For regression, we used data of 352 admissions due to snakebite (127 venomous, 36.08%; 225 non-envenoming, 63.92%) from five participating health facilities. We excluded two health facilities: one that was declared a COVID-19 facility (which led to a surge of cases, making data collection impossible) and one that recorded only one snakebite admission during the entire study period.
We found that health facilities located within a COVID containment zone had statistically significant decreases in total snakebite admissions (36%; incidence rate ratio (IRR)=0.64; 95% confidence interval (CI)=0.43–0.94; standard error (SE)=0.13; p=0.02)) and in envenoming snakebite admissions (57%; IRR=0.43; 95%CI=0.23–0.81; SE=0.14; p=0.01), in comparison to when the health facilities were not within a COVID containment zone. There was no statistically significant difference for a health facility’s location within a COVID containment zone or not for number of non-envenoming snakebite admissions, or due to different modalities of transport used to reach health facilities (Table 1).
The findings of this study suggest a significant decrease in total and envenoming admissions with no difference in non-envenoming admissions or transport modalities due to institution of COVID-19 containment measures in India.
The decrease in total admissions and snakebite envenoming admissions might be due to decrease in community incidence or alteration in care-seeking pathway. The decrease in incidence of snakebite in community is plausible because the change in human activity (less mobility and increased time spent in and around dwellings) due to containment measures might have altered the human–snake-environment interface. It is known that this interface is altered by anthropogenic activity5. It is also possible that the decreased admissions were a result of altered care-seeking pathways.
A qualitative study involving key informants reported perceptions on decreased number of snakebite admissions due to avoidance of a health facility for fear of COVID-19, barriers in testing and several other access issues6. Considering the non-significance for non-envenoming admissions, and the transport modalities to reach health facilities, it is possible that a more complex interaction occurred, consisting of differential alteration of both the human–snake-environment interface and care-seeking pathway between envenoming and non-envenoming cases.
The findings of the present study are context-specific but based on data from a diverse but limited number of health facilities in India.
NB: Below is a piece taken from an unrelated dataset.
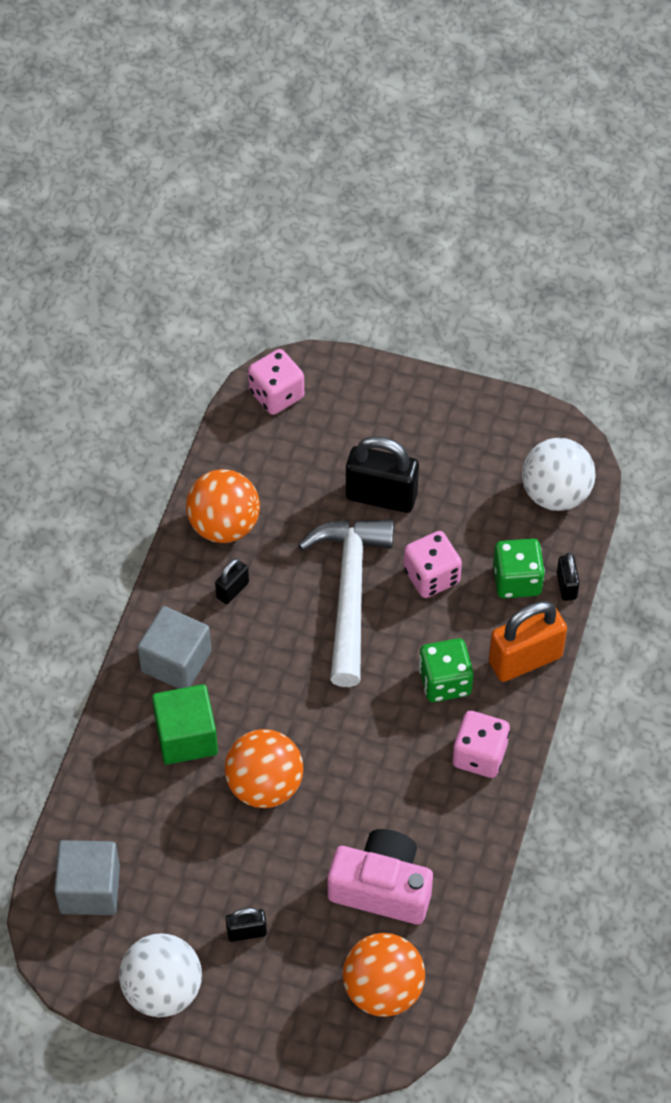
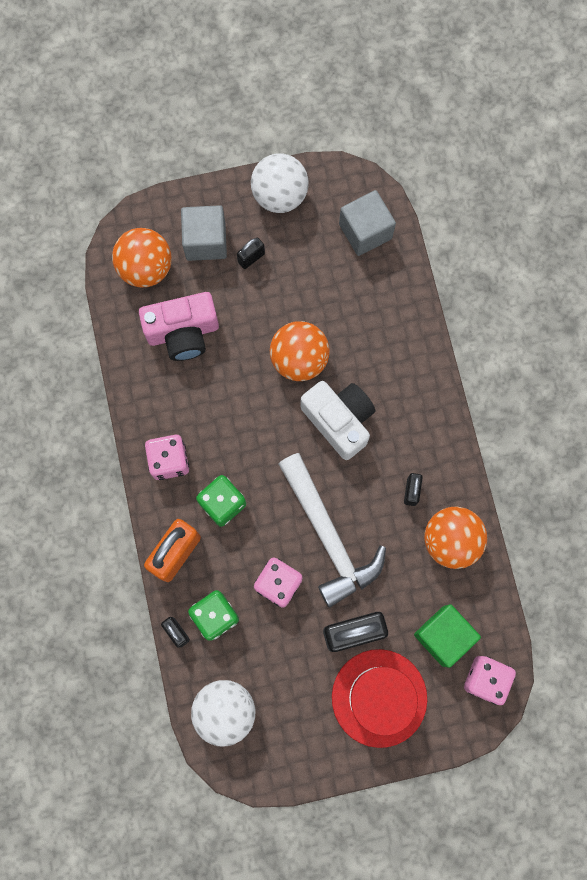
camera: 150 degrees right, 20 degrees up
grey cube [137,606,211,689] -> grey cube moved to [181,205,227,261]
green cube [152,684,218,765] -> green cube moved to [414,604,481,668]
none -> white camera [300,381,375,460]
none -> red hat [332,649,427,748]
Longitudinal mapping and data collected by transdisciplinary teams on the changing nature of human–snake interactions are needed to understand the issue better. Modelling using data from a wider set of health facilities for several years can provide a better understanding of the effect of COVID-19 on snakebite, including quantitative estimates of the impact across different types of health facilities. Data from India’s national health profile and the Integrated Disease Surveillance Programme might be used for this purpose but it does not report on modalities of transport7 and is mostly limited to public health facilities. It is also known that the official statistics for snakebite cases as captured through these portals is massively undercounted. Research to better understand how care-seeking pathways are altered due to COVID containment measures is also needed.
To the best of our knowledge, this is the only study providing quantitative evidence on the effect of COVID-19 containment measures on access to snakebite care. Understanding the effect of pandemic on snakebite can help develop better multicomponent health systems interventions8 that are resilient to crises such as pandemics and climate change. Augmentation and safeguarding of snakebite care at the primary healthcare system level are necessary when containment measures for pandemic control are being instituted.
Statement of funding
SB is supported by the University International Postgraduate Award by the University of New South Wales. SB has received a NIHR-RSTMH small grant on snakebite.